Wednesday, April 6, 2011

Johnny D. Boggs, Northfield

Sampling modern-day western writers, I picked this novel based on the James-Younger gang’s bungled bank robbery in Northfield, Minnesota. The year was 1876. To mix a little fact with fiction here, it was the same year as Lonesome Dove and Little Big Horn.

For anyone who has seen the variety of movies based on this incident, the overall story will be familiar. Jesse and Frank James team up with three Younger brothers, plus three others, and journey from Missouri to Minnesota to knock off a “Yankee bank.”

Unable to get into the bank safe that fateful day, they shot one of the employees dead before making an escape into a hail of gunfire from Northfield citizens. Two of the gang died on the streets of town, and the Youngers were captured days later. Only Jesse and Frank made it back home.

Boggs’ challenge was to make this all new again with a fresh point of view. And he does. Each chapter is told from the perspective of a different person. Some are members of the gang; others are local citizens and law officers. There are 23 in all, plus a prologue and epilogue by Cole Younger, remembering the whole episode from the distance of many years later.

Jesse and Frank James, 1872
From Boggs’ notes at the end, it seems safe to say the book is based on considerable research. So we learn a lot about the men, as well as the Minnesotans whose lives they invaded. Still, it’s a montage and not a complete picture, which makes it as much speculative fiction as history.

Anyway, I liked it. The story begins several weeks before the raid and ends several weeks after. It builds slowly as the men split up once they get to Minnesota and decide on which bank to rob. Then there’s time off for drinking and visits to brothels, as they gradually run through their travel funds.

Curiously, the excitement doesn’t really take hold until after the mid-point of the story when the gang has fled town and is on the run. Shot up and lost, riding stolen horses in dismal autumn weather, they are a sorry lot. Bickering among themselves, regretful and miserable, they are hungry and increasingly desperate. Their clothes have been reduced to tatters.

In this 150th year after the start of the Civil War, the book is a reminder of the sectional animosities that lingered long afterwards. For Confederate supporters, memories of humiliation and abuse at the hands of Unionists still rankled. We are also reminded that the James and Younger boys had ridden with the murderous Quantrill Raiders during that war.

Cole Younger, 1883
If Boggs casts any of the gang members in a sympathetic light, it’s the Younger brothers: Cole, Jim, and Bob. The impetuous young Bob is the one who gets them involved in the whole misadventure in the first place, and Cole and Jim go along reluctantly.

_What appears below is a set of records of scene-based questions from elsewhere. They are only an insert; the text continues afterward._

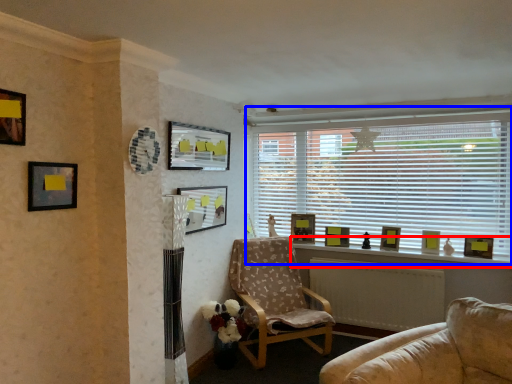
Question: Which object is further to the camera taking this photo, window sill (highlighted by a red box) or window (highlighted by a blue box)?

Choices:
 (A) window sill
 (B) window

Answer: (B)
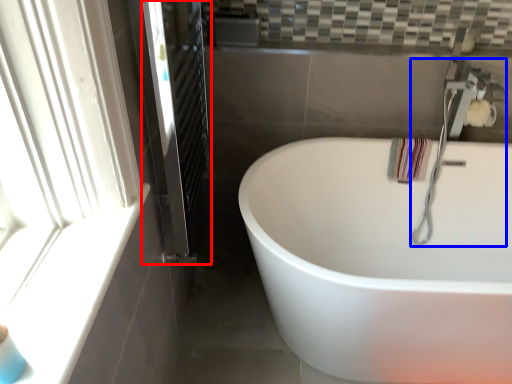
Question: Which of the following is the closest to the observer, screen door (highlighted by a red box) or faucet (highlighted by a blue box)?

Choices:
 (A) screen door
 (B) faucet

Answer: (A)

Cole voices his wish on the day of the raid that there be no casualties. If guns are to be brandished and fired, it is only to intimidate and make noise. That lives were lost anyway, and one of them at his own hand, becomes cause for some remorse. Meanwhile, the badly wounded Bob descends into remorse of his own that he has brought grief to his older brothers.

The fierceness of the Youngers’ self defense as a posse descends on them is also portrayed by Boggs as nearly heroic and super human. Each takes numerous rounds and falls, only to rise again – finally winning the admiration of their captors for their bravery.

The James brothers don’t fare so well. Frank is portrayed as a drunk, given to ugly moods. Though historical accounts vary, Boggs has him be the one to maliciously kill the bank employee. For his part, Jesse seems to believe his own publicity and is overbearing in his grandstanding self-regard. While he runs the show the day of the robbery, he also takes the least risk himself.

This is an entertaining and well-written book. Not always fast paced, it achieves its effect by spotlighting interesting moments in the whole story. Each chapter is like a dramatic monologue, and I’d be surprised if someone has not already thought of translating it to the stage.

Northfield is available at amazon, for the nook, and at Powell's Books and AbeBooks. (Be aware that AbeBooks adds a 1% markup to the total purchase price.)

Picture credits: Wikimedia Commons

Coming up: Francis Lynde, The Taming of Red Butte Western (1910)


5 comments:

  1. This sounds interesting and it's by an author I have not read. So I'll order a copy from amazon and buy other novels by Johnny Boggs if I like this one. Thanks for the tip.

    ReplyDelete
  2. I've long been a bit of a fan of the Youngers. I will have to read this one.

    ReplyDelete
  3. Haven't read much about the Youngers. I saw the movie of the Northfield Raid and enjoyed it, and am becoming a Johnny Boggs fan after reading East of the Border.

    ReplyDelete
  4. like Johnny Boggs stuff. Feel like this subject has been a bit over done through the years but this sounds like a very nice new approach--I am going to buy this one.

    ReplyDelete
  5. Walker, I have another Boggs novel, LONELY TRUMPET, coming soon that I plan to review, too.

    Charles, I'm becoming more interested in them, too.

    Oscar, THE GREAT NORTHFIELD MINNESOTA RAID is my favorite of the bunch. Cliff Robertson is especially good as Cole Younger.

    OGR, Boggs gives it an interesting slant.